| ESERCIZI DA SVOLGERE |
[A] Rispondi a queste domande sul testo dedicato agli agenti della stazione di Bologna:
(i) A quale partito appartiene Francesco Critelli?
(ii) Quando è avvenuto l'omicidio del capotreno Alessandro Ambrosio?
(iii) A quale sezione verrebbero aggregati i cinque operatori della Polfer di Bologna?
[B] Riprendi il testo sugli agenti della stazione di Bologna e scrivine il seguito dopo l'ultima frase.

Il governo rinunci a diminuire i numero delle poliziotte e dei poliziotti in servizio alla stazione di Bologna: gli annunci di Palazzo Chigi sulla sicurezza non possono essere solo spot e restare lettera morta”.
A fronte della denuncia del sindacato di polizia Siulp di tagli agli agenti in servizio alla stazione di Bologna, Francesco Critelli (Pd) chiede alla Regione di intervenire sul Governo per verificare la fondatezza delle parole del sindacato e, nel caso corrispondano alla realtà, di intervenire su Palazzo Chigi e Viminale perché i trasferimenti siano ritirati.
“All’indomani dell’omicidio del capotreno Alessandro Ambrosio, avvenuto la sera del 5 gennaio scorso nei pressi del parcheggio ovest della Stazione Centrale di Bologna, la Prefettura di Bologna ha avviato le interlocuzioni fra tutti i soggetti interessati a vario titolo alla sicurezza nell’area ferroviaria e finalizzate alla sottoscrizione di un Protocollo che definisca azioni e ruoli per l’implementazione del controllo del territorio e delle misure di sicurezza e, contemporaneamente, che rafforzi la presa in carico delle situazioni di marginalità”, spiega Critelli che ricorda le parole del ministro dell’Interno Matteo Piantedosi e del vicepresidente del Consiglio dei Ministri Matteo Salvini: “Piantedosi si diceva “motivato a proseguire con ulteriori prossime iniziative” e Salvini annunciava un piano di incremento della presenza di personale dedicato alla sicurezza. Parole alla luce delle quali risulterebbe quantomeno sconcertante se confermata, dunque, la decisione del Viminale, resa nota pochi giorni fa dal Sindacato di Polizia SIULP, di volere sottrarre dal prossimo 13 aprile cinque operatori della Polfer di Bologna per aggregarli alla Sezione di Rimini, che si trova ad affrontare una carenza di organico causata dalla scelta dello stesso Ministero di ridurre il presidio in stazione dalla copertura totale delle 24 ore alla sola fascia oraria 7-19. Una decisione che contraddice apertamente le dichiarazioni rese e che rischia di rendere inutile lo sforzo congiunto di tutti gli attori attivi sul territorio per arrivare ad un efficace Protocollo sulla sicurezza dello snodo ferroviario di Bologna”.

| MATERIALE DI STUDIO |

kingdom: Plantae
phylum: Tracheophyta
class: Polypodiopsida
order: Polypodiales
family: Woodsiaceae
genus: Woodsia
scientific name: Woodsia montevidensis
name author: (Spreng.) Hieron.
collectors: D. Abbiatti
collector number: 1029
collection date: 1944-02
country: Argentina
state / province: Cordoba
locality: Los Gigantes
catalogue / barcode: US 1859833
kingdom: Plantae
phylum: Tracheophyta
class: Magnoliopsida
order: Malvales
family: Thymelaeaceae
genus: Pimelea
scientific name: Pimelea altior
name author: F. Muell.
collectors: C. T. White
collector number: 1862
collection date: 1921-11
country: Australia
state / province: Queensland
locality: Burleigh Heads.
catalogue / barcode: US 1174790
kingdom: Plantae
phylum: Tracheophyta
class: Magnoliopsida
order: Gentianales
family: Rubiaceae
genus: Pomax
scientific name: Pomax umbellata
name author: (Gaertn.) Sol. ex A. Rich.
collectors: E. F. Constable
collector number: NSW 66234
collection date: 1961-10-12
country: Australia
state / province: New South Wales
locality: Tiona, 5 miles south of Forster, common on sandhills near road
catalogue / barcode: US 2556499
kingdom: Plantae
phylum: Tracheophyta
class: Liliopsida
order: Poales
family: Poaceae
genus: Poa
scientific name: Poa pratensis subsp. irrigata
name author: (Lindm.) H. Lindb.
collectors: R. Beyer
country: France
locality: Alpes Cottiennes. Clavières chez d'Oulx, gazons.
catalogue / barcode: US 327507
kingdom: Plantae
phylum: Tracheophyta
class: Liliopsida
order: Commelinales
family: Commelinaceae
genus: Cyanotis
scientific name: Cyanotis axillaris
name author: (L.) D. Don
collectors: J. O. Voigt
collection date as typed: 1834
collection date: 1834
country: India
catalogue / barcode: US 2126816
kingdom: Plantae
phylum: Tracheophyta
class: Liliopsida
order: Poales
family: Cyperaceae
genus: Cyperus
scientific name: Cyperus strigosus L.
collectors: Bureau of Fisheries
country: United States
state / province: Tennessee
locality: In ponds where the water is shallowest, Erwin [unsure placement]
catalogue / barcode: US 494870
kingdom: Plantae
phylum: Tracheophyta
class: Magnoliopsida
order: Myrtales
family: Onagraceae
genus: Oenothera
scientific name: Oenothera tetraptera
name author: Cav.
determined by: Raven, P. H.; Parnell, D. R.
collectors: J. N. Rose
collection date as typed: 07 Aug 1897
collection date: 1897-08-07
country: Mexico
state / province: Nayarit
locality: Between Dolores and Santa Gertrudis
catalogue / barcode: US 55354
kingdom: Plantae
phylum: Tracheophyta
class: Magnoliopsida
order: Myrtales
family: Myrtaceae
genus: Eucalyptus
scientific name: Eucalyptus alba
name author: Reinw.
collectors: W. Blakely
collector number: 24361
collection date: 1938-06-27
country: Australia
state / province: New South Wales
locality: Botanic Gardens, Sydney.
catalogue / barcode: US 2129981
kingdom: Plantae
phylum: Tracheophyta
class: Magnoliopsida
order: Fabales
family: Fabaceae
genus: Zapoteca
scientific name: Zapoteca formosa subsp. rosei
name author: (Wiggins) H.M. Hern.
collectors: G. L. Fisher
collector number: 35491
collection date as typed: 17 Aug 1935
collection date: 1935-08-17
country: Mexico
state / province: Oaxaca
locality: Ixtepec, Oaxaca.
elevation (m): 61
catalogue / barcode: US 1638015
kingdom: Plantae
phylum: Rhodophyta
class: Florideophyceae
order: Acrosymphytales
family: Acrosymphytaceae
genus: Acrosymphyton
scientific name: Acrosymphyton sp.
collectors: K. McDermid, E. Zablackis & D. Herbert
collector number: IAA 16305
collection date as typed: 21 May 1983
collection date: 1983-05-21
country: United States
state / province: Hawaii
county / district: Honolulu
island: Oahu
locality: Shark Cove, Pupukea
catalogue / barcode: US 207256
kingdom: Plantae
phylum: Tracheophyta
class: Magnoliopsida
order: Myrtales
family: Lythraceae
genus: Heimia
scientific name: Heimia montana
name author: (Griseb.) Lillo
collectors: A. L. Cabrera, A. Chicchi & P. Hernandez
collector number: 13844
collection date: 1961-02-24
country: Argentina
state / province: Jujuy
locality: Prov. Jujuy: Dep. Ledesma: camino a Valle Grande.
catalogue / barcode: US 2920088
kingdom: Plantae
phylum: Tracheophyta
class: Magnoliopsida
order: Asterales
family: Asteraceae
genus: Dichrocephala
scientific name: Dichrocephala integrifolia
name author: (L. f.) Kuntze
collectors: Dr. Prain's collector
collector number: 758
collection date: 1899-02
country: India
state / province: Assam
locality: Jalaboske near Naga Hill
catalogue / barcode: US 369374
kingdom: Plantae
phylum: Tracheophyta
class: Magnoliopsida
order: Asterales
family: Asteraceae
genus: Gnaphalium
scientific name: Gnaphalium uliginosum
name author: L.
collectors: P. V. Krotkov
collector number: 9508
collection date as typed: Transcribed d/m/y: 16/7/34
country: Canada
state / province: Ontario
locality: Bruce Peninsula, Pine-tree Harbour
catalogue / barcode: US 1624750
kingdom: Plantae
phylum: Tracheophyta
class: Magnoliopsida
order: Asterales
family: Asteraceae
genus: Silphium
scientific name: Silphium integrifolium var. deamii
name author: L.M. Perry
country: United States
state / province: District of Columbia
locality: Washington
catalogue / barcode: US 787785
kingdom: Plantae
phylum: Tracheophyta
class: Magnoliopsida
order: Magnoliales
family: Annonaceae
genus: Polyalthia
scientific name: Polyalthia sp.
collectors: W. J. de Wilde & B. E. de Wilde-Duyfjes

| RISULTATI |
[A]
(i) Al Pd.
(ii) La sera del 5 gennaio scorso.
(iii) Alla Sezione di Rimini.

[B]
La risposta dell’esecutivo regionale è affidata alla Sottosegretaria alla presidenza della Regione Emilia-Romagna, Manuela Rontini, per la quale “la Giunta regionale non ha ancora ricevuto informazioni formali in merito alle nuove disposizioni che, se confermate, sarebbero in netto contrasto con gli annunci fatti per rafforzare la sicurezza nella stazione di Bologna”. Rontini ha anche confermato la disponibilità del presidente della Regione Michele de Pascale nel partecipare a incontri con le autorità competenti per affrontare i temi della sicurezza nelle stazioni e, nel caso di Bologna, si stanno studiando, insieme al Comune di Bologna, interventi diretti della Regione in materia di sicurezza integrata, secondo quanto previsto dalla legge regionale 24/2003.
Parole alla luce delle quali Critelli si dice soddisfatto perché confermano l’impegno della Regione su un tema fondamentale come quello della sicurezza.